[Saved data entries]
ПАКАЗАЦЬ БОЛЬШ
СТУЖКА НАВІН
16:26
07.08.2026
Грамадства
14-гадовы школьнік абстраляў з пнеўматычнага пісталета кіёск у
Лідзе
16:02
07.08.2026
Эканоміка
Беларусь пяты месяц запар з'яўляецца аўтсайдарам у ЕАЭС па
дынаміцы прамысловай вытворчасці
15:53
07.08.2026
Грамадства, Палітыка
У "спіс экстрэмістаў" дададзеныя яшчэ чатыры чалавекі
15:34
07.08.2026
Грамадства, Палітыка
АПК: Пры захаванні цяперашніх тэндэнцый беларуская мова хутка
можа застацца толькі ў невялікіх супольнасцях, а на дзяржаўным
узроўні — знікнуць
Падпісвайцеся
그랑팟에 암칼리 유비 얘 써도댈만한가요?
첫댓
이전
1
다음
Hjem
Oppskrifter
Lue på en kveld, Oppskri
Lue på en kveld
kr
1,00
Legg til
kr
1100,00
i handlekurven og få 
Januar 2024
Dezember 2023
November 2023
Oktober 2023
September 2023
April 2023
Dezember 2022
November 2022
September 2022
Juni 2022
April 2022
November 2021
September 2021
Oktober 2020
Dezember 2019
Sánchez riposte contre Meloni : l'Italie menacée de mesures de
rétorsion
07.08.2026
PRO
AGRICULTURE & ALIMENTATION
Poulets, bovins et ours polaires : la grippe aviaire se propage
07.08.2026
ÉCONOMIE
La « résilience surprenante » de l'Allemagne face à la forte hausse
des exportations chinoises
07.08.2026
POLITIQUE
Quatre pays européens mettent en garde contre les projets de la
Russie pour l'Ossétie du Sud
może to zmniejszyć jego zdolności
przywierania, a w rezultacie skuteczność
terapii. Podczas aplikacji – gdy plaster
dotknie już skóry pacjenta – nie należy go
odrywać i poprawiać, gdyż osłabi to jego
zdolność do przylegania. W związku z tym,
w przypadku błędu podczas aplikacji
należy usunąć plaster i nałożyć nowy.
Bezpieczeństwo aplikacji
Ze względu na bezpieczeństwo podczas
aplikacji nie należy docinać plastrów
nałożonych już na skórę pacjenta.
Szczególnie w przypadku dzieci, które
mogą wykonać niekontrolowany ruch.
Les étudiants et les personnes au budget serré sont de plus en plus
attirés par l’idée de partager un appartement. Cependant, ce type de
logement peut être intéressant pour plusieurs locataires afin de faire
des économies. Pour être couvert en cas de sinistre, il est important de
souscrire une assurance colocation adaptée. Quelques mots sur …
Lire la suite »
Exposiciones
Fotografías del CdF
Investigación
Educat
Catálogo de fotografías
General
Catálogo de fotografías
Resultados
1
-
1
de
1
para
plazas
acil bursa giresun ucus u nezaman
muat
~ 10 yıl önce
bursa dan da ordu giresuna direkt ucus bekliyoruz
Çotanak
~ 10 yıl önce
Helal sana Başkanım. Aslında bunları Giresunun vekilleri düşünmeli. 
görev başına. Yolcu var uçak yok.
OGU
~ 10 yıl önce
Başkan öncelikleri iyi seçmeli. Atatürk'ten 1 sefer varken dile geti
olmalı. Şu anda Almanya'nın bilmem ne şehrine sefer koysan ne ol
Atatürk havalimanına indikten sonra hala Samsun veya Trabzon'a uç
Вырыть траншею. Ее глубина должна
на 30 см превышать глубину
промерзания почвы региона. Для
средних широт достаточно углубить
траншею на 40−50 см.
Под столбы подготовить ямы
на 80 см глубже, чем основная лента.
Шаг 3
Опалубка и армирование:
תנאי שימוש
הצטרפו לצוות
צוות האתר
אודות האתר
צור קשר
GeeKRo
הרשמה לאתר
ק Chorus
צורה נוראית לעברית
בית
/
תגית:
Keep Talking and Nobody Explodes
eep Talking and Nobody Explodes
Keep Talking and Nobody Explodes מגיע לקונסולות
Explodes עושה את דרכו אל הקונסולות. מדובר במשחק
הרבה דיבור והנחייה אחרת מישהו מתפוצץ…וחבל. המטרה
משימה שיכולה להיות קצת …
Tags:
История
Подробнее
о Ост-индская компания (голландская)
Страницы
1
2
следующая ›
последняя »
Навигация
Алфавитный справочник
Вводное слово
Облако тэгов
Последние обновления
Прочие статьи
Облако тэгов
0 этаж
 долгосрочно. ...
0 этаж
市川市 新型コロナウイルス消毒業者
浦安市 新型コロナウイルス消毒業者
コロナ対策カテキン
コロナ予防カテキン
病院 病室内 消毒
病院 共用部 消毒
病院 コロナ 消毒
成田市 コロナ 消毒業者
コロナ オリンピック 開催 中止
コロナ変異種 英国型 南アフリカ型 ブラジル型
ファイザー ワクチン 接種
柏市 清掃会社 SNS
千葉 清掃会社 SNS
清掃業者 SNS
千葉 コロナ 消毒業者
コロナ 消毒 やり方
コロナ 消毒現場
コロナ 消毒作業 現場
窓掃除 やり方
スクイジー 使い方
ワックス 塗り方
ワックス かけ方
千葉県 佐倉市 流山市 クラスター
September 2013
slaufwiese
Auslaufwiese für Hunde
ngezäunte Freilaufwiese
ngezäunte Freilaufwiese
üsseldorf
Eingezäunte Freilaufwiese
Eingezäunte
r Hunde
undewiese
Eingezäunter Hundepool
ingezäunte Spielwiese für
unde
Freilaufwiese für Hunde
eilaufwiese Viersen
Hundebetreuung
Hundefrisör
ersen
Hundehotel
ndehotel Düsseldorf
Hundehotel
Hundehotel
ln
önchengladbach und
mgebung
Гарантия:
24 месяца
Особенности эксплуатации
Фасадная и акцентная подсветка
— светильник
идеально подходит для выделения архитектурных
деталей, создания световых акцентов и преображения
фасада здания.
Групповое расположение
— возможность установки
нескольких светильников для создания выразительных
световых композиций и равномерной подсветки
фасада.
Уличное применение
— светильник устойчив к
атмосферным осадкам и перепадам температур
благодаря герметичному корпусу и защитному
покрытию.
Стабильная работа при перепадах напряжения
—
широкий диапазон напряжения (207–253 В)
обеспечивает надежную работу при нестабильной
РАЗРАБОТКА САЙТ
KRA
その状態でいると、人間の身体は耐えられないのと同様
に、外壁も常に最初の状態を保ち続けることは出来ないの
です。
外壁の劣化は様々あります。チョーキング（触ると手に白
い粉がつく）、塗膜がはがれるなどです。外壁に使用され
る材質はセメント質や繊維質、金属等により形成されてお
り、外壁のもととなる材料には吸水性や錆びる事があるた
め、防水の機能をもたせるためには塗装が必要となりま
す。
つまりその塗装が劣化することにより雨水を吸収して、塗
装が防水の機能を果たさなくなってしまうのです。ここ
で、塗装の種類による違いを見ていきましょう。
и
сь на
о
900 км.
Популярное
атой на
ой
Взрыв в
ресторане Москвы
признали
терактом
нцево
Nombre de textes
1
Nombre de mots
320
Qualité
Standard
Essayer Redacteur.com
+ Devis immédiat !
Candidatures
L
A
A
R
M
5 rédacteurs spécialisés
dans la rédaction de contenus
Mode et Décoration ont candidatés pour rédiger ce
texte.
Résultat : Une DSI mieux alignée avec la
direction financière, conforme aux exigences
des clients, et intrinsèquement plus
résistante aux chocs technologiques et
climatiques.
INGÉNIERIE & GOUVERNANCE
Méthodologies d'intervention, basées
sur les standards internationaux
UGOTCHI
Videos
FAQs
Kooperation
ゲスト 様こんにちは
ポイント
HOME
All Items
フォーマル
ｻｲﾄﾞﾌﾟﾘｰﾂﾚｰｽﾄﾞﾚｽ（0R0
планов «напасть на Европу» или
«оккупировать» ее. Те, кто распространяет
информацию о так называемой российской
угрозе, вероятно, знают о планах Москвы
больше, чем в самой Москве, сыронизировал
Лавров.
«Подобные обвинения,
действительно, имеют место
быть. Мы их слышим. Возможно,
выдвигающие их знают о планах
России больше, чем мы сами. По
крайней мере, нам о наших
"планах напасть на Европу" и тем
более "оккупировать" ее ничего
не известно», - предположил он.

**Your objective**:
Rewrite the listing as a JSON list of strings, one string per line and no blank lines, covering everything from its first line through the line containing "Bezpieczeństwo aplikacji".

**Worked solution**:
[
  "ПАКАЗАЦЬ БОЛЬШ",
  "СТУЖКА НАВІН",
  "16:26",
  "07.08.2026",
  "Грамадства",
  "14-гадовы школьнік абстраляў з пнеўматычнага пісталета кіёск у",
  "Лідзе",
  "16:02",
  "07.08.2026",
  "Эканоміка",
  "Беларусь пяты месяц запар з'яўляецца аўтсайдарам у ЕАЭС па",
  "дынаміцы прамысловай вытворчасці",
  "15:53",
  "07.08.2026",
  "Грамадства, Палітыка",
  "У \"спіс экстрэмістаў\" дададзеныя яшчэ чатыры чалавекі",
  "15:34",
  "07.08.2026",
  "Грамадства, Палітыка",
  "АПК: Пры захаванні цяперашніх тэндэнцый беларуская мова хутка",
  "можа застацца толькі ў невялікіх супольнасцях, а на дзяржаўным",
  "узроўні — знікнуць",
  "Падпісвайцеся",
  "그랑팟에 암칼리 유비 얘 써도댈만한가요?",
  "첫댓",
  "이전",
  "1",
  "다음",
  "Hjem",
  "Oppskrifter",
  "Lue på en kveld, Oppskri",
  "Lue på en kveld",
  "kr",
  "1,00",
  "Legg til",
  "kr",
  "1100,00",
  "i handlekurven og få ",
  "Januar 2024",
  "Dezember 2023",
  "November 2023",
  "Oktober 2023",
  "September 2023",
  "April 2023",
  "Dezember 2022",
  "November 2022",
  "September 2022",
  "Juni 2022",
  "April 2022",
  "November 2021",
  "September 2021",
  "Oktober 2020",
  "Dezember 2019",
  "Sánchez riposte contre Meloni : l'Italie menacée de mesures de",
  "rétorsion",
  "07.08.2026",
  "PRO",
  "AGRICULTURE & ALIMENTATION",
  "Poulets, bovins et ours polaires : la grippe aviaire se propage",
  "07.08.2026",
  "ÉCONOMIE",
  "La « résilience surprenante » de l'Allemagne face à la forte hausse",
  "des exportations chinoises",
  "07.08.2026",
  "POLITIQUE",
  "Quatre pays européens mettent en garde contre les projets de la",
  "Russie pour l'Ossétie du Sud",
  "może to zmniejszyć jego zdolności",
  "przywierania, a w rezultacie skuteczność",
  "terapii. Podczas aplikacji – gdy plaster",
  "dotknie już skóry pacjenta – nie należy go",
  "odrywać i poprawiać, gdyż osłabi to jego",
  "zdolność do przylegania. W związku z tym,",
  "w przypadku błędu podczas aplikacji",
  "należy usunąć plaster i nałożyć nowy.",
  "Bezpieczeństwo aplikacji"
]